Quem foi Rilke? Um homenzinho obscuro, que teve um relacionamento com uma senhora esquisita chamada Lou Andreas-Salomé. Em Paris, Rilke foi secretário de um homem violento, carinhoso com o escopro e brutal com as mulheres. Mais tarde foi convidado da princesa Maria von Thurn und Taxis, e essa deve ter sido a parte mais agradável da sua existência. Dava-lhe isto autoridade para aconselhar os jovens? Dava-lhe o estatuto de perito para que os jovens poetas seguissem os seus conselhos?

Conheci pessoas que, no meio do sofrimento moral, eram capazes de sorrir e dizer “Antes assim que morta”, querendo com isso dizer “Antes sofrer que não sentir nada”. Mas eram muito jovens, ou enfrentavam contrariedades pequenas.

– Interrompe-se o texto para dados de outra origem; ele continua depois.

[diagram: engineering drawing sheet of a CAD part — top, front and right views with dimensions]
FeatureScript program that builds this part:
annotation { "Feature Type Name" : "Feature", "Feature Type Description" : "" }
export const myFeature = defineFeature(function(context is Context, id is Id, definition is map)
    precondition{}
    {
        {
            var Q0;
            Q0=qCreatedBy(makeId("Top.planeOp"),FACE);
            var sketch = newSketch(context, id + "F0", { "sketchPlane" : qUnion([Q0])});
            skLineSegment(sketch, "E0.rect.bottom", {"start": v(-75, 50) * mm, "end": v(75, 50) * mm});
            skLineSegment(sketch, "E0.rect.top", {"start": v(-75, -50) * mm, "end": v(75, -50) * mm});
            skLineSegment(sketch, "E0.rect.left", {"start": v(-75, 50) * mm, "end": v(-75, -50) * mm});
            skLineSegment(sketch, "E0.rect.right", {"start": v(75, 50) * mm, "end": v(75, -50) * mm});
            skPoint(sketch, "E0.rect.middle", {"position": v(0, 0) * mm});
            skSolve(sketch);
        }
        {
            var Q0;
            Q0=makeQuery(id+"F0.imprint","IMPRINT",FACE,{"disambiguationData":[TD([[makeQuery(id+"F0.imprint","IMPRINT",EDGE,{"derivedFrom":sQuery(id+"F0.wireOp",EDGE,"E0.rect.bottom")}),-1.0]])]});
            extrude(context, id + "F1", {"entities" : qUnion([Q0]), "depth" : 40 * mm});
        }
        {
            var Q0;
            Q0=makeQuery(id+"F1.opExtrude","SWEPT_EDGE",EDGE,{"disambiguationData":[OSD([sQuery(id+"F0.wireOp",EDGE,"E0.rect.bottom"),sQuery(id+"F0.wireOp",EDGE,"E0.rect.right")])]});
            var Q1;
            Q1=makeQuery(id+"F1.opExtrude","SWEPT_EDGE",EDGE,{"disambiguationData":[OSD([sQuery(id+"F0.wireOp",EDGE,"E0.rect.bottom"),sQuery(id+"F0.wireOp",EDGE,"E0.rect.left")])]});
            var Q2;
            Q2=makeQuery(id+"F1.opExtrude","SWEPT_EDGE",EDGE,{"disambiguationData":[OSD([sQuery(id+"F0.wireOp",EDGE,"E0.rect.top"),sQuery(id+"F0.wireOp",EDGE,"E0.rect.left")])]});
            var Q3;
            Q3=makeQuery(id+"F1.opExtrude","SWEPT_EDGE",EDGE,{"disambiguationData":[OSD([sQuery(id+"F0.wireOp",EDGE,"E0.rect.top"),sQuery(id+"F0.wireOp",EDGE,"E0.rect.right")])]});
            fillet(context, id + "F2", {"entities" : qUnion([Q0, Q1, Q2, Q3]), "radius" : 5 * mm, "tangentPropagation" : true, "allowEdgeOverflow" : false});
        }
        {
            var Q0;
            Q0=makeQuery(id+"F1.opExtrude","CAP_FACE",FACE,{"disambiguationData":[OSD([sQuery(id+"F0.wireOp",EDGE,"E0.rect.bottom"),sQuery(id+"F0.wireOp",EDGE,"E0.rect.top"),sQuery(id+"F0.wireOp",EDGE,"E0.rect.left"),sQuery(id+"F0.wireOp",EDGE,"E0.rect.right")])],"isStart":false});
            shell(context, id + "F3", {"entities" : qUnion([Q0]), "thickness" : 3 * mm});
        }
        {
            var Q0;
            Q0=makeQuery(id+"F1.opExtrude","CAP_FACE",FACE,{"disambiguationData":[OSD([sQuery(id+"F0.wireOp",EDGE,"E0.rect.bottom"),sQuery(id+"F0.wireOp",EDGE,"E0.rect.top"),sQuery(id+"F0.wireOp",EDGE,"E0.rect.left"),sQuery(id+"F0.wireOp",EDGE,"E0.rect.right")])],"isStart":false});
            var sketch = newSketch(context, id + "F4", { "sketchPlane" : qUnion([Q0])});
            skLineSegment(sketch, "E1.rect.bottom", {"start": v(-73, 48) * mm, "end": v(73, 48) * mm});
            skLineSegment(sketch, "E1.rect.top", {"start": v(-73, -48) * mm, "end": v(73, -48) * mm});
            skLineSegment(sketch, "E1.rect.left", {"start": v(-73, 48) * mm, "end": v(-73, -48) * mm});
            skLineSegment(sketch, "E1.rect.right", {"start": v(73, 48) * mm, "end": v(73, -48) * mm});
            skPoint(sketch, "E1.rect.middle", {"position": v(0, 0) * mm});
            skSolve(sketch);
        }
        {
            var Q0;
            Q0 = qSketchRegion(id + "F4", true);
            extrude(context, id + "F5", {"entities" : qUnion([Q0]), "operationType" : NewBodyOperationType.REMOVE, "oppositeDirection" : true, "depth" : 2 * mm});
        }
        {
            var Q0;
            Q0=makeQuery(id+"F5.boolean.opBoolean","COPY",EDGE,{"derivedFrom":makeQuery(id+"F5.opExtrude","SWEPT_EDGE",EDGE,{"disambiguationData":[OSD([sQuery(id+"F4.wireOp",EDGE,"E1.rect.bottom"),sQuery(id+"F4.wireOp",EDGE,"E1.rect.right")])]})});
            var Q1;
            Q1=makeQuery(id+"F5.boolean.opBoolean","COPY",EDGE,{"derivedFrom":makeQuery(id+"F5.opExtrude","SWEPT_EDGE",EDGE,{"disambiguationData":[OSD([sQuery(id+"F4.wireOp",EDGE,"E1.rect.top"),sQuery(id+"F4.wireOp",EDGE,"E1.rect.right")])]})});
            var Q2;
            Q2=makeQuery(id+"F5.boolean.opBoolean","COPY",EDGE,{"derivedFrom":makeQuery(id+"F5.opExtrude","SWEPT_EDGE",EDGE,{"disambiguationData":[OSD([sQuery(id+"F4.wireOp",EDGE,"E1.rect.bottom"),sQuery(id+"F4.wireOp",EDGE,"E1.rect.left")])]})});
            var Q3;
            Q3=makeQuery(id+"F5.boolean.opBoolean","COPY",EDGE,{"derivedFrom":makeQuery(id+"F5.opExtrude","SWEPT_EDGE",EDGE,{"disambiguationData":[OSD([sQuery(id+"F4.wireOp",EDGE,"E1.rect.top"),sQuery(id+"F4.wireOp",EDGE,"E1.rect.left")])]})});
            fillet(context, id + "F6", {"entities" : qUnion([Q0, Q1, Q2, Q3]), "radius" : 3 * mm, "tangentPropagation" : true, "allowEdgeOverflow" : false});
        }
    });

Não se pode estar sempre em forma, sabem os especialistas do treino desportivo. Nem sempre na crista da paixão, agradável, pronto a socializar.

Nem sempre diferente. Inteligente. Sensível. Capaz de ouvir com atenção. Há horas em que há tanto barulho dentro de nós que ensurdecemos e só somos capazes de ouvir o ruído informe do motor, do volante da “Ode Marítima”, dos gritos ao longe dos marinheiros em manobras.

Há momentos – e são quase tudo, e quase sempre – de grande monotonia, de embotamento. Em que apetece ser como o sardão na grande pedra ao sol, sem outra ambição que acumular energia.

E há certamente, na vida de cada qual, instantes carregado de sentido. Que resumem os outros. De tal intensidade que, quando os recordamos, somos capazes de os decompor, de recordar o ambiente em redor, os murmúrios, as diversas gradações da cor e dos sentidos. Podemos guardá-los como eles merecem e voltar a eles até serem só uma reconstrução, uma tonalidade afectiva, uma imagem de fusão. Mas seria doentio viver desses momentos, querer multiplicá-los, sofrer por serem raros ou desejar uma vida diferente da que temos.

Gosto de comunicar aos meus amigos o que me entusiasma, mas detesto o proselitismo. Gosto dos artistas inebriados com o seu trabalho. Mas gosto mais dos padeiros a vigiar a temperatura do forno, da rapariga do 5 à sec a ler as instruções de lavagem, da menina do call center a seguir o fluxo de decisão, da professora a contar aos miúdos a história do Gato das Botas, das enfermeiras de cuidados intensivos, à luz baça da madrugada, a escrever as notas do turno.